Russia Presses Offensive in Kursk Amid Cease-Fire Talks With U.S.

Russia Presses Offensive in Kursk Amid Cease-Fire Talks With U.S.


Moscow is pressing its offensive to retake the full territory of Russia’s Kursk region from Ukraine as negotiations between the White House and the Kremlin continue over a possible cease-fire in the three-year war.

Russia’s Defense Ministry said on Saturday that its forces had retaken two villages outside Sudzha, the main Russian town that Ukraine occupied since its surprise offensive into Russia last summer, but that it appears to have lost in recent days. Ukrainian officials did not immediately comment on Russia’s newest claim and have not confirmed a retreat by its forces from Sudzha.

Moscow’s apparent advances on the Kursk front came a day after President Vladimir V. Putin of Russia called on Ukrainian forces still fighting in the region to lay down their arms. Mr. Putin said he would spare their lives if they surrendered.

The Russian leader has said that Ukrainian forces are encircled in the region, an assertion that President Trump repeated in a message on Truth Social. But Ukraine’s military said on Friday that “there is no threat of encirclement of our units,” calling the suggestion “false and fabricated by the Russians.”

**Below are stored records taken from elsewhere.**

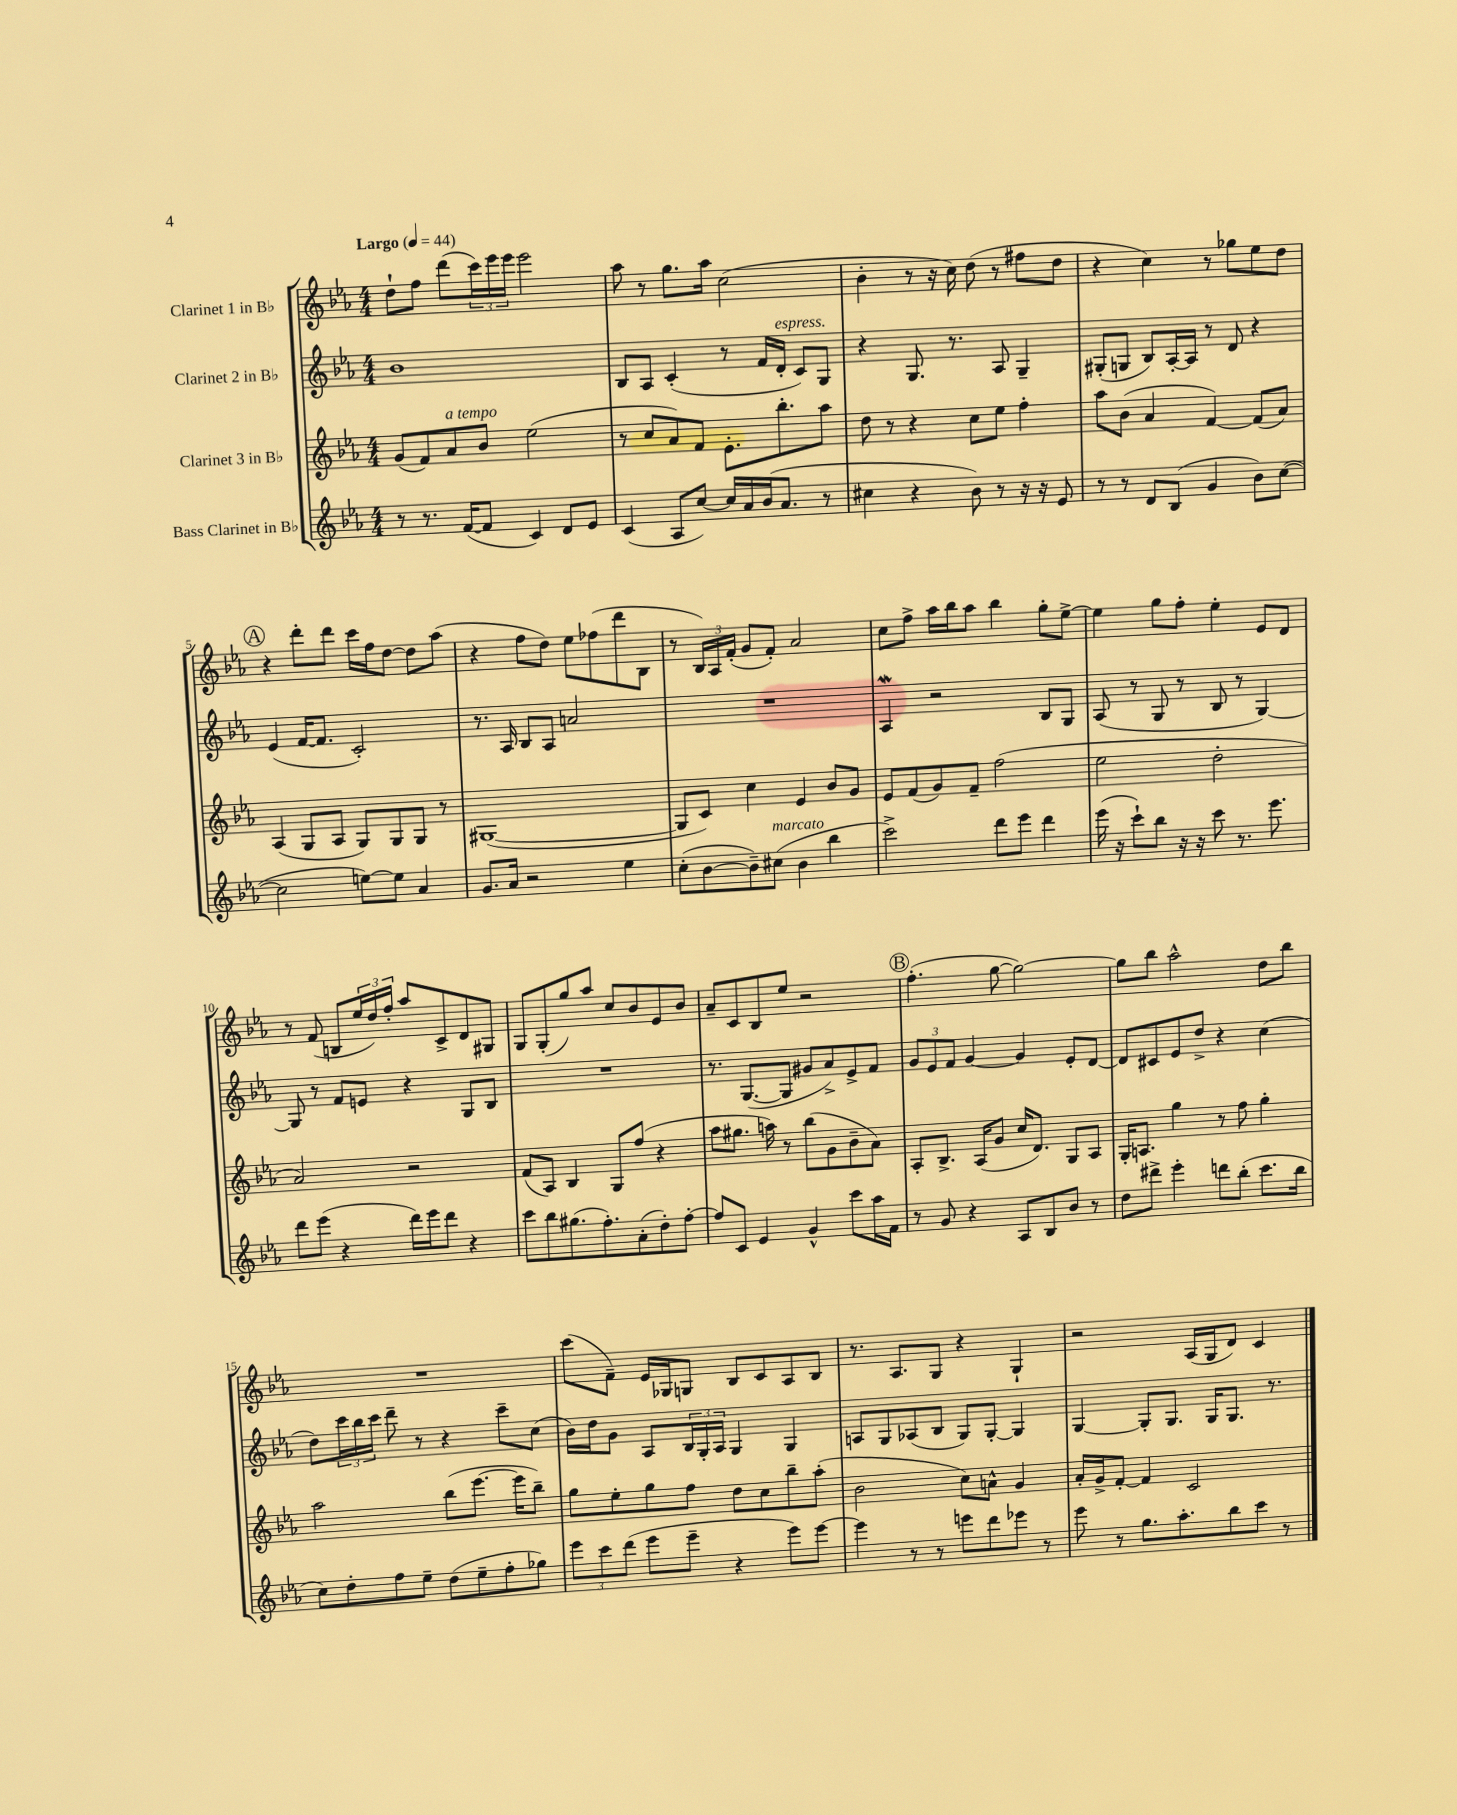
<<
\new StaffGroup <<
\new Staff = "s0" \with { instrumentName = "Clarinet 1 in Bb" } {
    \clef treble \key ees \major \numericTimeSignature \time 4/4 \tempo "Largo" 4 = 44
    d''8-! f''8 d'''8( \tuplet 3/2 { c'''16) ees'''16 ees'''16 } ees'''2 |
    aes''8 r8 g''8. aes''16 c''2( |
    bes'4-. r8 r16 c''16) d''8( r8 fis''8 d''8 |
    r4 c''4) r8 ges''8 ees''8 d''8 |
    \mark \markup { \circle "A" } r4 d'''8-. d'''8 c'''16 f''16 d''8~ d''8 aes''8( |
    r4 f''8 d''8) ees''8 fes''8( d'''8 bes8 |
    r8 \tuplet 3/2 { bes16) aes16 f'16-.( } g'8 f'8-.) aes'2 |
    c''8 f''8-> aes''16 bes''16 aes''8 bes''4 g''8-. ees''8~-> |
    ees''4 g''8 f''8-. ees''4-. ees'8 d'8 |
    r8 f'8( b8 \tuplet 3/2 { ees''16 d''16) f''16-. } aes''8 c'8-> d'8 gis8 |
    g8 g8-.( g''8) aes''8 c''8 bes'8 ees'8 bes'8 |
    aes'8-- c'8 bes8 ees''8 r2 |
    \mark \markup { \circle "B" } f''4.-.( g''8~ g''2~) |
    g''8 bes''8 aes''2-^ d''8 bes''8 |
    R1 |
    c'''8( f'8--) ees'16 ges16 g8 bes8 c'8 aes8 bes8 |
    r8. aes8. g8 r4 g4-! |
    r2 aes16( g16 d'8) c'4 \bar "|." |
}
\new Staff = "s1" \with { instrumentName = "Clarinet 2 in Bb" } {
    \clef treble \key ees \major \numericTimeSignature \time 4/4
    bes'1 |
    bes8 aes8 c'4-.( r8 f'16 d'16-.^\markup { \italic "espress." } c'8) g8 |
    r4 g8. r8. aes8 g4-- |
    gis8-.( g8 bes8) aes16~-. aes16 r8 d'8 r4 |
    \mark \markup { \circle "A" } ees'4( f'16~ f'8. c'2-.) |
    r8. aes16 bes8 aes8 a'2 |
    R1 |
    aes4\mordent r2 bes8 g8 |
    aes8( r8 g8 r8 bes8 r8 g4~) |
    g8 r8 f'8 e'8 r4 g8 bes8 |
    R1 |
    r8. g8.~( g8 gis'8 aes'8->) ees'8-> f'8 |
    \mark \markup { \circle "B" } \tuplet 3/2 { g'8 ees'8 f'8 } g'4~ g'4 ees'8-. d'8~ |
    d'8 cis'8 ees'8 d''8-> r4 c''4( |
    d''8) \tuplet 3/2 { c'''16 bes''16 c'''16 } d'''8-- r8 r4 c'''8-- c''8( |
    bes'16) d''16 g'8 aes8 \tuplet 3/2 { bes16 g16-. aes16 } g4 g4 |
    a8 g8 aes8( bes8 g8) g8~-. g4 |
    g4~ g8-. g8. g16 g8. r8. \bar "|." |
}
\new Staff = "s2" \with { instrumentName = "Clarinet 3 in Bb" } {
    \clef treble \key ees \major \numericTimeSignature \time 4/4
    g'8( f'8) aes'8^\markup { \italic "a tempo" } bes'8 ees''2( |
    r8 c''8 aes'8) f'8 ees'8.-. bes''8.-. aes''8 |
    d''8 r8 r4 c''8 ees''8 f''4-. |
    aes''8 bes'8( aes'4 f'4~) f'8( aes'8) |
    \mark \markup { \circle "A" } aes4( g8 aes8 g8) g8 g8 r8 |
    gis1~( |
    gis8 c'8) c''4 ees'4 bes'8 g'8 |
    ees'8 f'8( g'8) f'8-- f''2( |
    ees''2 d''2-. |
    aes'2) r2 |
    f'8( aes8) bes4 g8 f''8( r4 |
    aes''8 gis''8. a''16) r8 bes''8( g'8 bes'8-- aes'8) |
    \mark \markup { \circle "B" } aes8-. bes8.-> aes16( g'8 c''16 d'8.) g8 aes8 |
    g16-. a8. g''4 r8 f''8 g''4-. |
    aes''2 bes''8( ees'''8.~ ees'''16 bes''8--) |
    g''8 ees''8-. g''8 f''8 d''8 c''8 bes''8-- aes''8-.( |
    bes'2 c''8) a'8-^ g'4 |
    aes'16-. g'16-> f'8~-. f'4 c'2 \bar "|." |
}
\new Staff = "s3" \with { instrumentName = "Bass Clarinet in Bb" } {
    \clef treble \key ees \major \numericTimeSignature \time 4/4
    r8 r8. f'16~( f'8 c'4) d'8 ees'8 |
    c'4( aes8 c''8~) c''16 aes'16 bes'16( aes'8. r8 |
    cis''4 r4 bes'8) r8 r16 r16 ees'8 |
    r8 r8 d'8 bes8( g'4 bes'8) c''8~( |
    \mark \markup { \circle "A" } c''2 e''8~) e''8 aes'4 |
    g'8. aes'16 r2 ees''4 |
    c''8-.( bes'8~ bes'8--) cis''8^\markup { \italic "marcato" }( bes'4 bes''4 |
    c'''2->) d'''8 ees'''8 d'''4 |
    ees'''16( r16 c'''8-!) bes''8 r16 r16 c'''8 r8. ees'''8. |
    d'''8 ees'''8( r4 d'''16) ees'''16 d'''8 r4 |
    c'''8 bes''8 gis''8.( f''8.-.) aes'8-.( d''8-.) f''8~-. |
    f''8 c'8 ees'4 g'4-^ c'''8 aes''16 f'16 |
    \mark \markup { \circle "B" } r8 g'8 r4 aes8 bes8 bes'8 r8 |
    d''8 dis'''8-> ees'''4-. d'''8 bes''8-.( c'''8. bes''16 |
    c''8) d''8-. f''8 ees''8-- d''8( ees''8-- f''8-. ges''8) |
    \tuplet 3/2 { ees'''8 c'''8 d'''8( } ees'''8 ees'''8-- r4 ees'''8) ees'''8~ |
    ees'''4 r8 r8 e'''8 d'''8 ees'''8 r8 |
    ees'''8 r8 g''8. aes''8.-. bes''8 c'''8 r8 \bar "|." |
}
>>
>>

The Kremlin spokesman, Dmitri S. Peskov, reiterated Mr. Putin’s demand in comments to the state news agency Tass on Saturday.

“It’s still valid,” Mr. Peskov said, although he added that “time was running out.”

Russia and Ukraine have both been ramping up their attacks. Overnight, Russia launched two Iskander-M ballistic missiles and 178 drones at Ukrainian cities, the Ukrainian authorities said. The missiles struck a residential district in Kryvyi Rih, President Volodymyr Zelensky’s hometown in central Ukraine, injuring 14 people, including two children, according to the local authorities.

The fighting has been fiercest of late in the Kursk region, where Russia hopes to eject Ukrainian forces from its territory, particularly given the possibility of a cease-fire. As the battlefield in Kursk shifted, Prime Minister Keir Starmer of Britain was convening a virtual summit on Saturday of global leaders committed to aiding Ukraine.

While Ukraine reeled from a temporary cutoff of U.S. military aid and intelligence assistance last week, Moscow stepped up its efforts to retake Kursk, escalating attacks in the area and on Ukraine’s side of the border in the Sumy region.

The Russian attacks there have included attempts to enter Ukrainian territory using small sabotage groups and increased shelling of the border and the regional capital, the city of Sumy, according to Ukrainian officials. A total of 161 explosions were reported in the region over the last night, officials said.

Shahed drones also targeted critical infrastructure in Sumy, leading to power outages and disruptions to the water supply, they said.

Small assault groups from Russia entered the northern border region of Ukraine on Friday but were pushed out, Andriy Demchenko, the spokesman for the State Border Guard Service of Ukraine, said in a phone interview.

“Their task is to break through and wedge their way in, but so far they haven’t succeeded,” Mr. Demchenko said.

He said that Russian forces had tried to use armored vehicles and three all-terrain vehicles to break through the border but had been unsuccessful. In their latest attempt, soldiers tried to enter Ukrainian territory on foot in small groups of up to five soldiers, he said.

Russia’s Defense Ministry also said that Russian engineering forces had begun demining areas that its forces had retaken in the Kursk region near the border with Ukraine.